Manajer Persib Bandung, Umuh Muchtar, menegaskan bahwa tindakan intimidasi dalam bentuk apa pun tidak dapat dibenarkan. Ia menilai sepak bola semestinya menjadi ruang sportivitas dan hiburan, bukan arena kekerasan atau teror terhadap pemain dan keluarganya.

Pemain Persib Bandung Thom Haye (kanan) saat melawan Persija Jakarta

“Ini sepak bola kan olahraga, semua apa pun yang terjadi tidak ada ancaman-ancaman untuk membunuh. Orang yang mengancam lagi dilacak dan pasti akan segera dapat dan kita akan tuntut. Ini tidak boleh dan tidak benar,” ujar Umuh dikutip dari Instagram @bandungfootball.

Umuh memastikan manajemen Persib menyerahkan sepenuhnya penanganan kasus tersebut kepada aparat penegak hukum.
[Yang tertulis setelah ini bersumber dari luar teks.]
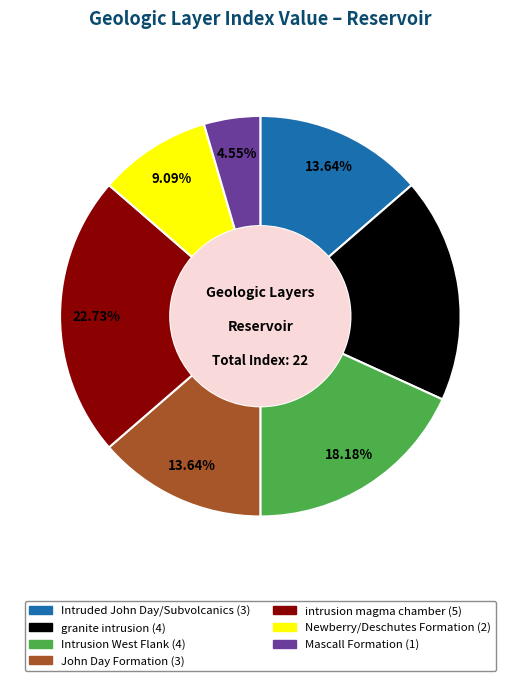

Count the number of slices in the pie.

7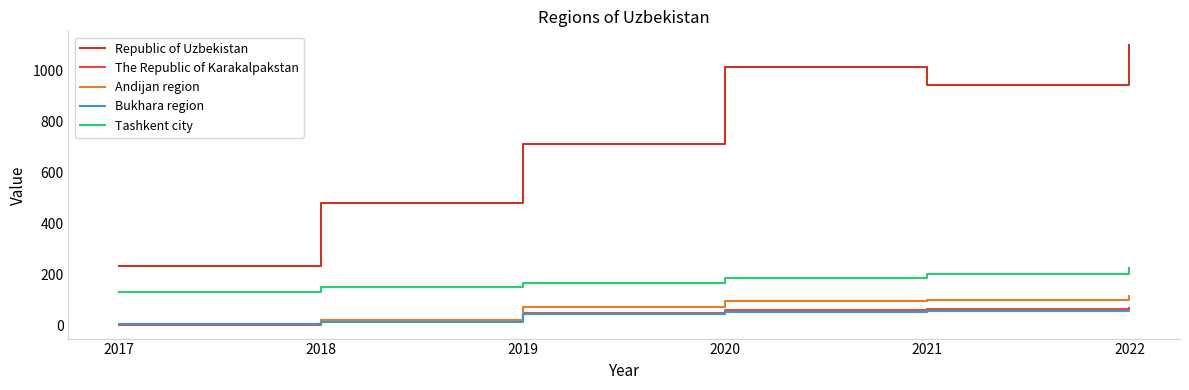

What is the approximate value of Bukhara region at 2021?

55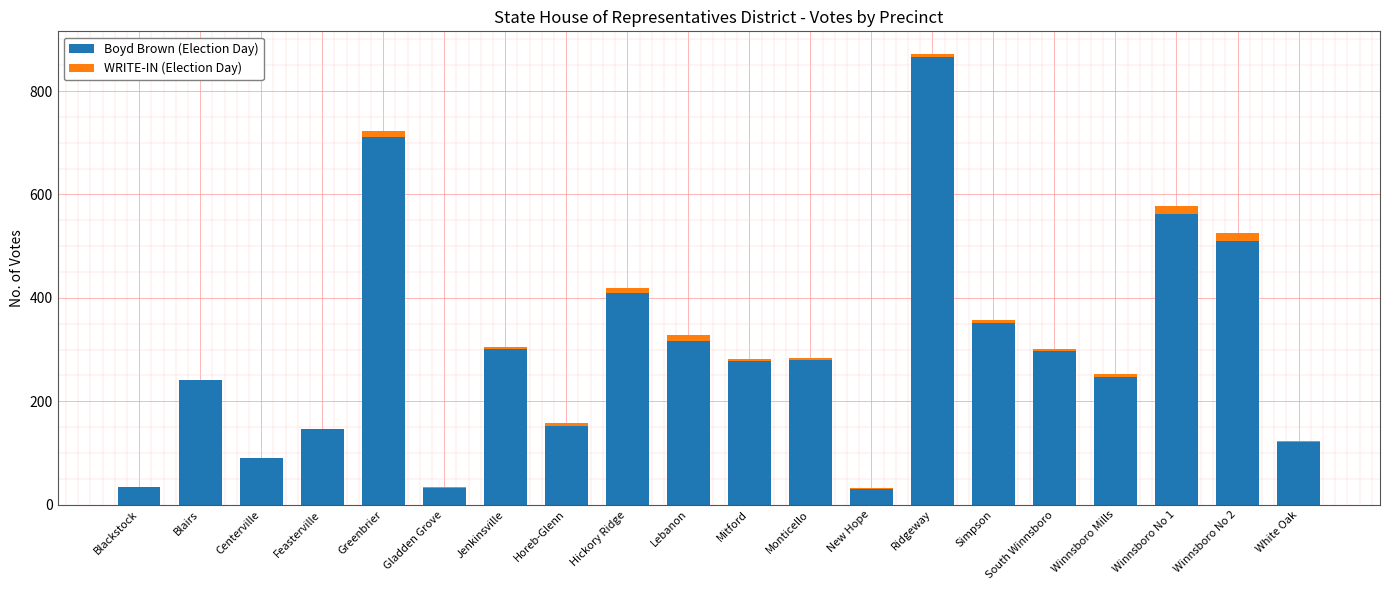

The value of Boyd Brown (Election Day) at Ridgeway is 866. True or false?

True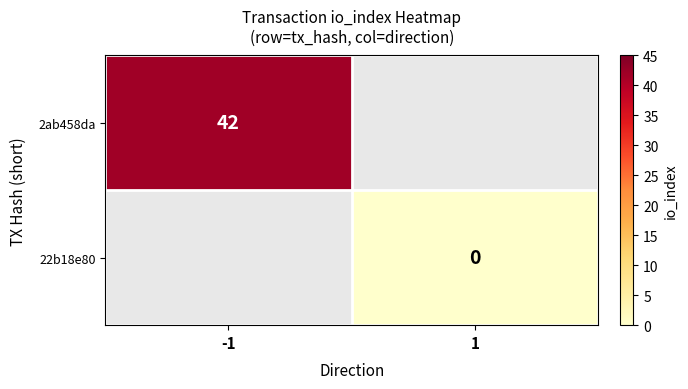

Is it true that 2ab458da equals 12 at -1?

False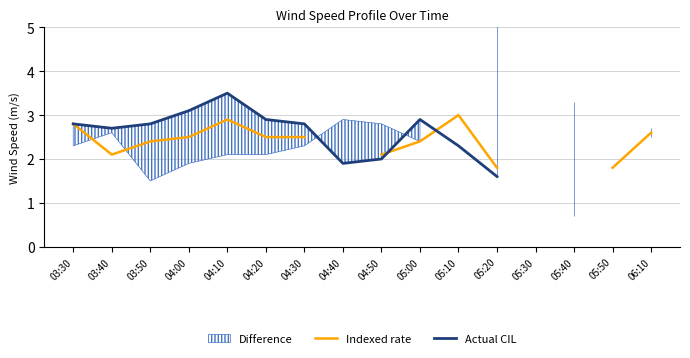

Which has a higher value, 03:40 or 04:30?

04:30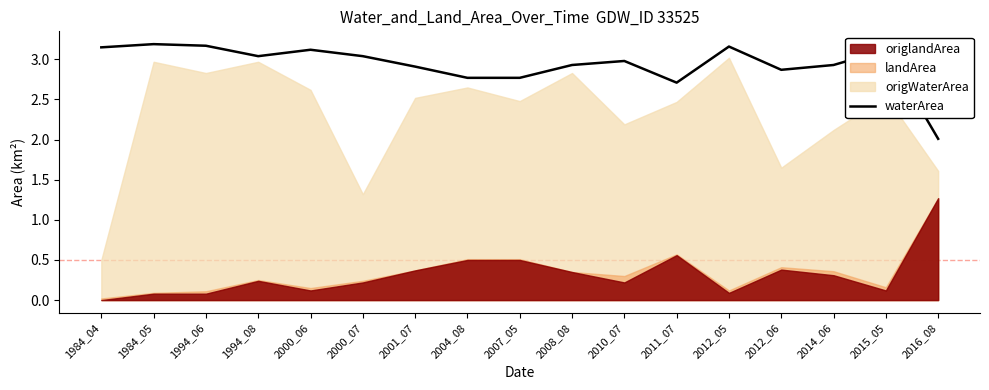

At which label does waterArea reach its minimum?

2016_08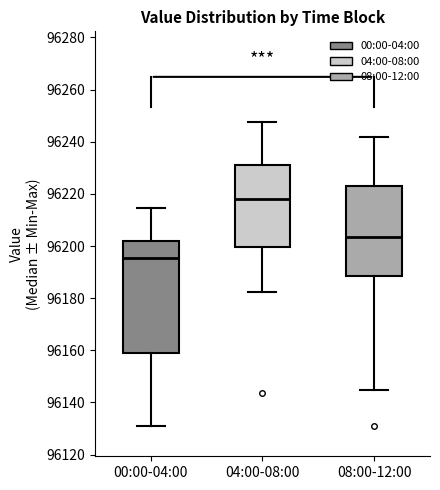

Which box is the tallest, from its lower edge to its upper edge?

00:00-04:00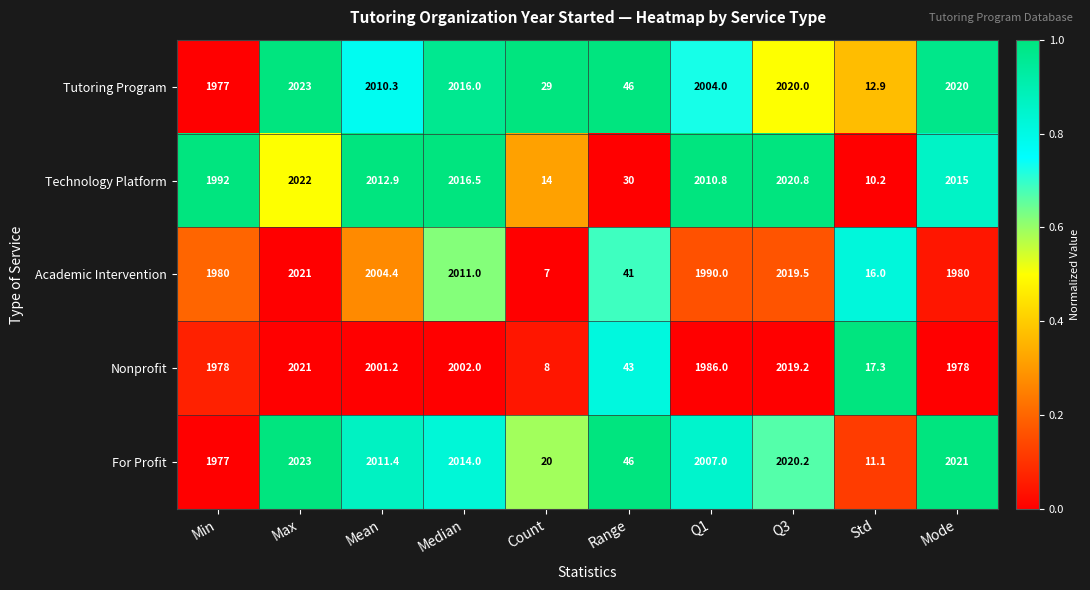

What is the difference between the highest and lowest values at Range?

16.0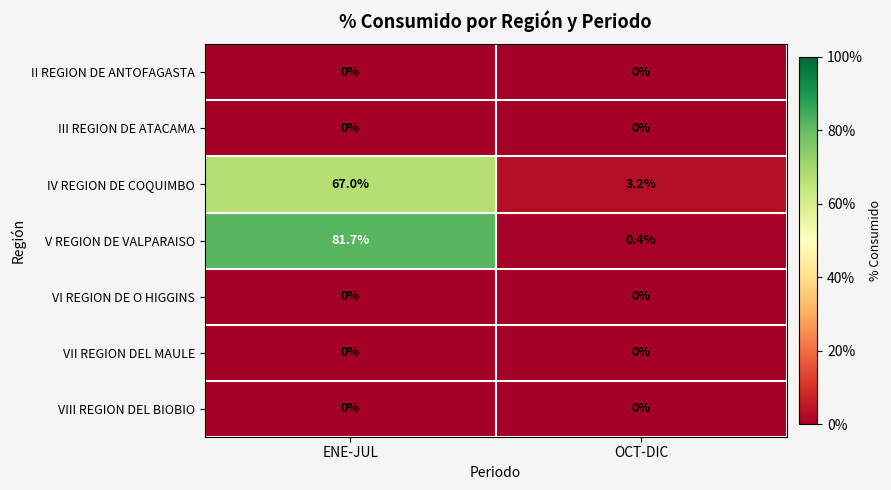

At which category does the chart reach its peak across all series?

ENE-JUL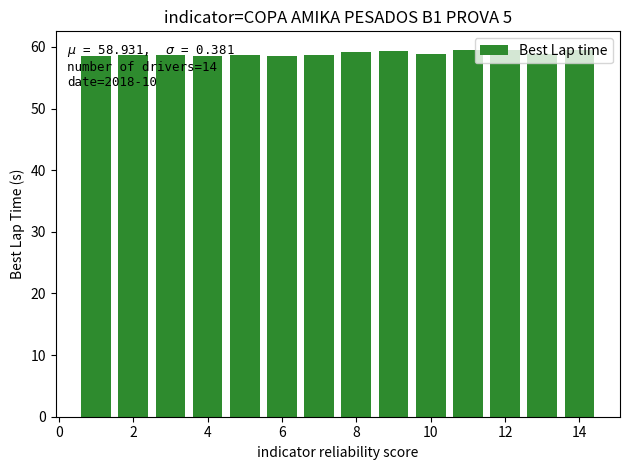

What is the value of the 6th bar from the left?

58.6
Menurutnya, ancaman yang dikirim melalui pesan pribadi dengan identitas tertentu bukan hal sulit untuk ditelusuri.

“Orang seperti itu gampang dilacak dan gampang dicari. Jangan nangis kalau besok dia ditangkap begitu. Pokoknya akan segera dilacak dan akan segera ditangkap orangnya,” kata Umuh menegaskan.

Selain langkah hukum, manajemen Persib juga menyatakan telah memberikan dukungan penuh kepada Thom Haye dan keluarganya agar tetap tenang menghadapi situasi tersebut. Umuh menegaskan tidak ada alasan bagi pemain untuk merasa terintimidasi.

“Saya juga pesan ke Thom Haye untuk tenang saja. Tidak ada yang perlu ditakutkan. Orang yang mengancam itu justru yang akan berhadapan dengan hukum,” tambahnya.

Sebelumnya, Thom Haye mengungkapkan melalui akun Instagram pribadinya bahwa keluarganya menerima ancaman pembunuhan setelah Persib menaklukkan Persija. Ia menyayangkan tindakan tersebut dan menilai ancaman terhadap keluarga sudah melampaui batas sportivitas dalam sepak bola.

“Saya bisa menerima banyak hal sebagai seorang profesional, tetapi saya dengan hormat meminta kepada orang-orang yang mengirimkan ancaman kematian dan pesan-pesan mengerikan kepada keluarga saya untuk berhenti. Sepak bola seharusnya tidak pernah sampai sejauh itu,” tulis Haye.

Pemain yang tampil penuh dalam laga tersebut juga mengajak semua pihak untuk bersama-sama menjaga lingkungan sepak bola Indonesia agar tetap aman dan sehat. Ia berharap sepak bola dapat menjadi ruang yang menjunjung tinggi rasa saling menghormati, baik bagi pemain maupun suporter.